Changer d’un système à l’autre devient alors un problème de Constitution, car seule la Constitution peut supprimer l’abusus comme un droit ou comme un attribut de la propriété, seule elle peut déclarer inaliénable la propriété universelle ou commune et définir toute forme de propriété nationale, communale, familiale ou individuelle, par sa fonction sociale. Seule la Constitution peut reconnaître que la justification de l’économie est une appropriation de la nature pour produire selon le besoin d’autrui, et dire que la réciprocité permet de construire des valeurs humaines qui donnent leur sens aux valeurs d’usage. Pour cela, une nouvelle Constitution est aujourd’hui devenue un impératif catégorique
Peut-on construite l’économie politique sans heurt et sans casse ? Sans heurt ce sera un peu difficile, encore que la nature aide les plus idiots à sortir de leur confinement intellectuel et moral lorsqu’elle frappe indifféremment les bourreaux et les victimes : c’est alors au moins la casse qui est évitée.
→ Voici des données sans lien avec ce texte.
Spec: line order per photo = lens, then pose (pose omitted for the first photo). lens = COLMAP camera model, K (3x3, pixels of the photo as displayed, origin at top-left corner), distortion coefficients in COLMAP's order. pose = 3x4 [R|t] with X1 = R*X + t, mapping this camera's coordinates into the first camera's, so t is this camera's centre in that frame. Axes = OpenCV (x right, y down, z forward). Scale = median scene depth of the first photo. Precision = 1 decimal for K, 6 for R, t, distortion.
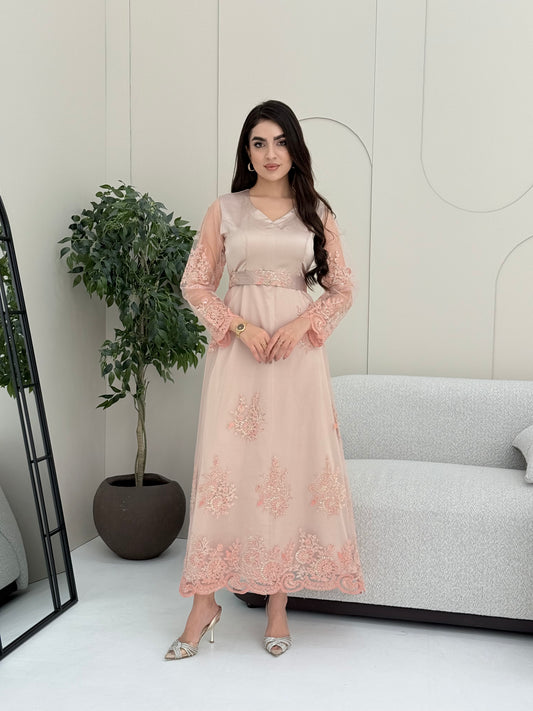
lens RADIAL K [[992.4, 0, 266.9], [0, 992.4, 360.1], [0, 0, 1]] dist [0.199042, -0.461929]
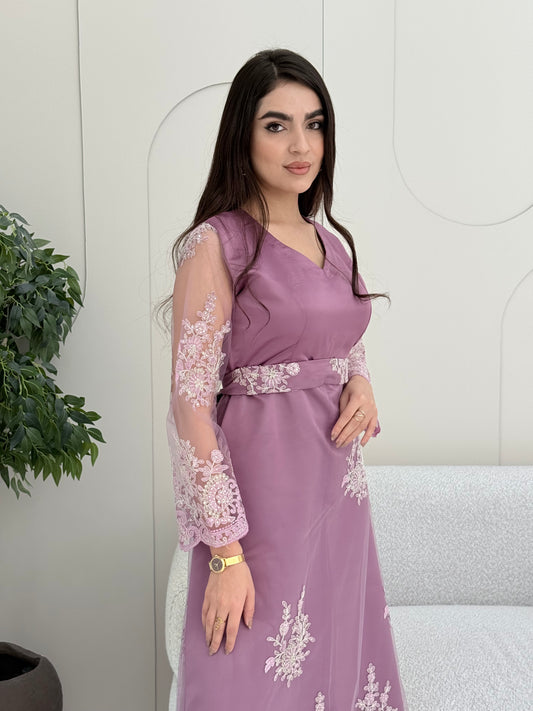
lens RADIAL K [[997.1, 0, 259.1], [0, 997.1, 355.9], [0, 0, 1]] dist [0.220198, -0.535368]
pose [[0.956032, -0.046884, 0.289489, -0.147639], [0.039725, 0.998743, 0.030558, -0.086180], [-0.290558, -0.017715, 0.956693, 0.379744]]
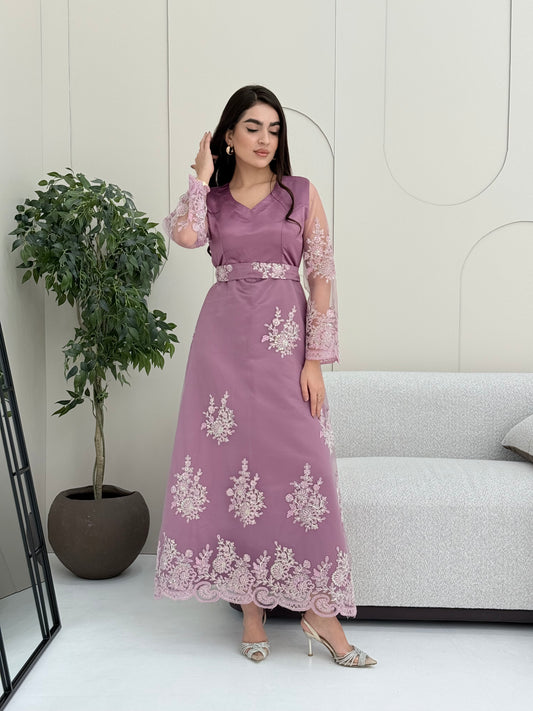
lens RADIAL K [[997.1, 0, 259.1], [0, 997.1, 355.9], [0, 0, 1]] dist [0.220198, -0.535368]
pose [[0.978570, -0.021580, 0.204782, -0.181078], [0.024780, 0.999607, -0.013075, 0.010903], [-0.204420, 0.017870, 0.978720, 0.061451]]
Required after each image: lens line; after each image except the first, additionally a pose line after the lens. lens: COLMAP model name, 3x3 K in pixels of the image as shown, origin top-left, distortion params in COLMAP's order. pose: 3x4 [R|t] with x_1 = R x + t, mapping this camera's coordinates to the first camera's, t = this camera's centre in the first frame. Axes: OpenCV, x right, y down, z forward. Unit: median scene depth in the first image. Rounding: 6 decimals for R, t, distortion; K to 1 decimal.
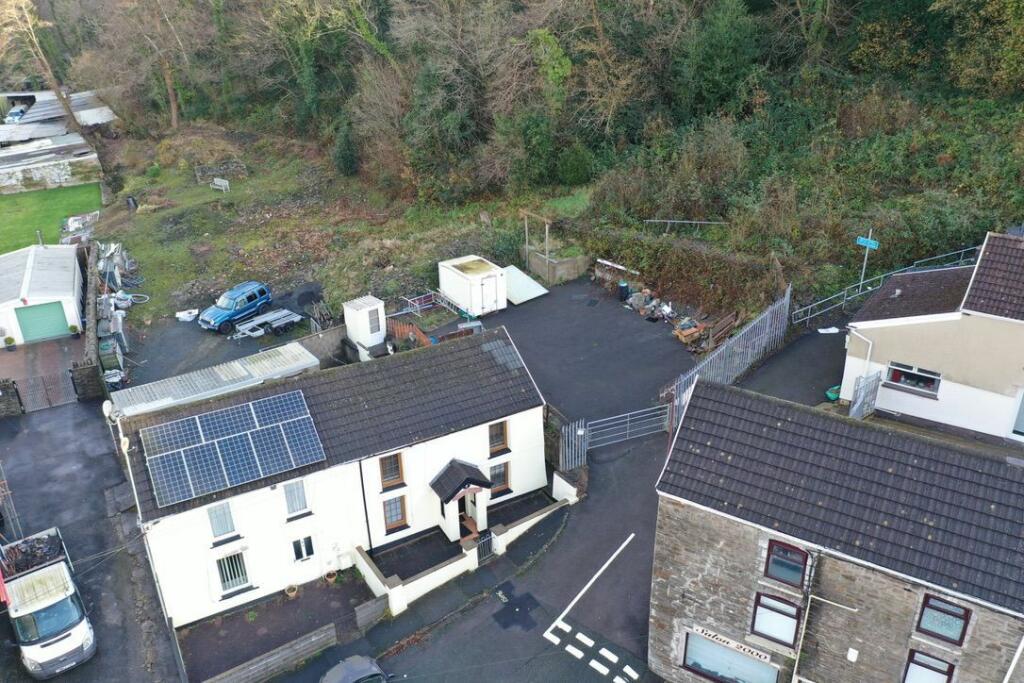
lens RADIAL K [[817.5, 0, 512.0], [0, 817.5, 341.5], [0, 0, 1]] dist [-0.005574, -0.001846]
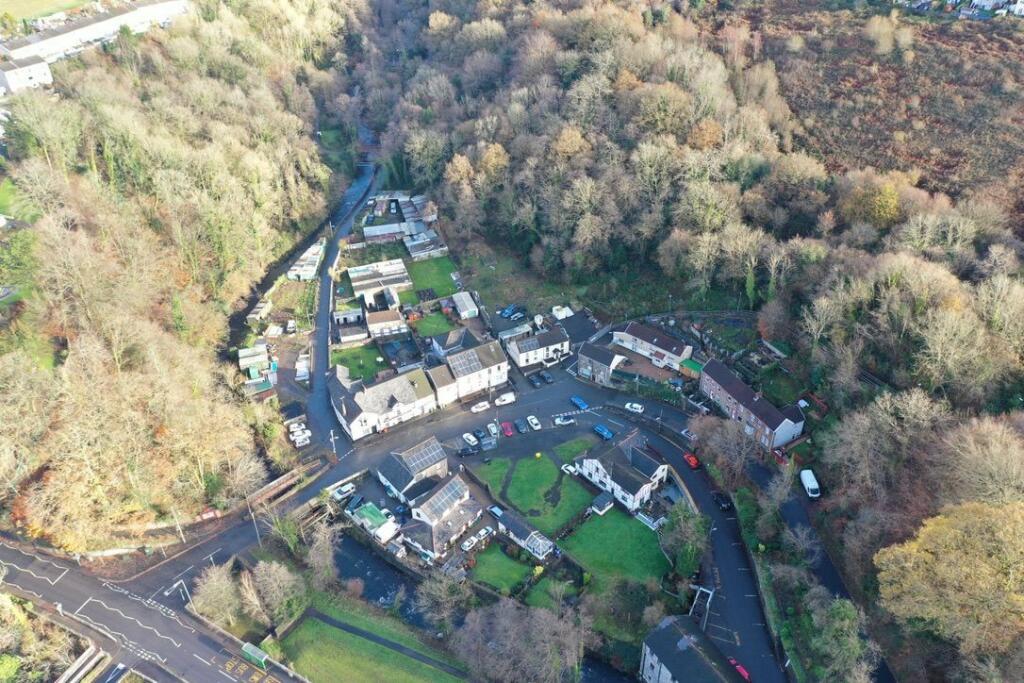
lens RADIAL K [[817.5, 0, 512.0], [0, 817.5, 341.5], [0, 0, 1]] dist [-0.005574, -0.001846]
pose [[0.994934, 0.059131, -0.081303, 0.093587], [-0.044882, 0.984918, 0.167097, -0.808294], [0.089957, -0.162601, 0.982583, -4.492483]]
* Cf. Cédric Mas, « réflexions sur la notion d’abusus dans le droit de propriété », en ligne sur le blog de Paul Jorion, (10 et 11 janvier 2012) [https://www.pauljorion.com/blog/2016/12/20/reflexions-sur-la-notion-dabusus-dans-le-droit-de-propriete-par-cedric-mas/]
** Cf. Bartolomé Clavero, « Les domaines de la propriété, 1789-1814 : propriedades y propriedad en el laboratorio revolucionario », Quaderni Florentini 27, Milano, Dott. A. Giuffré Editore, 1998. Lire à ce sujet D. Temple, Commun et Réciprocité, publié dans la collection « Réciprocité », n° 1, 2017.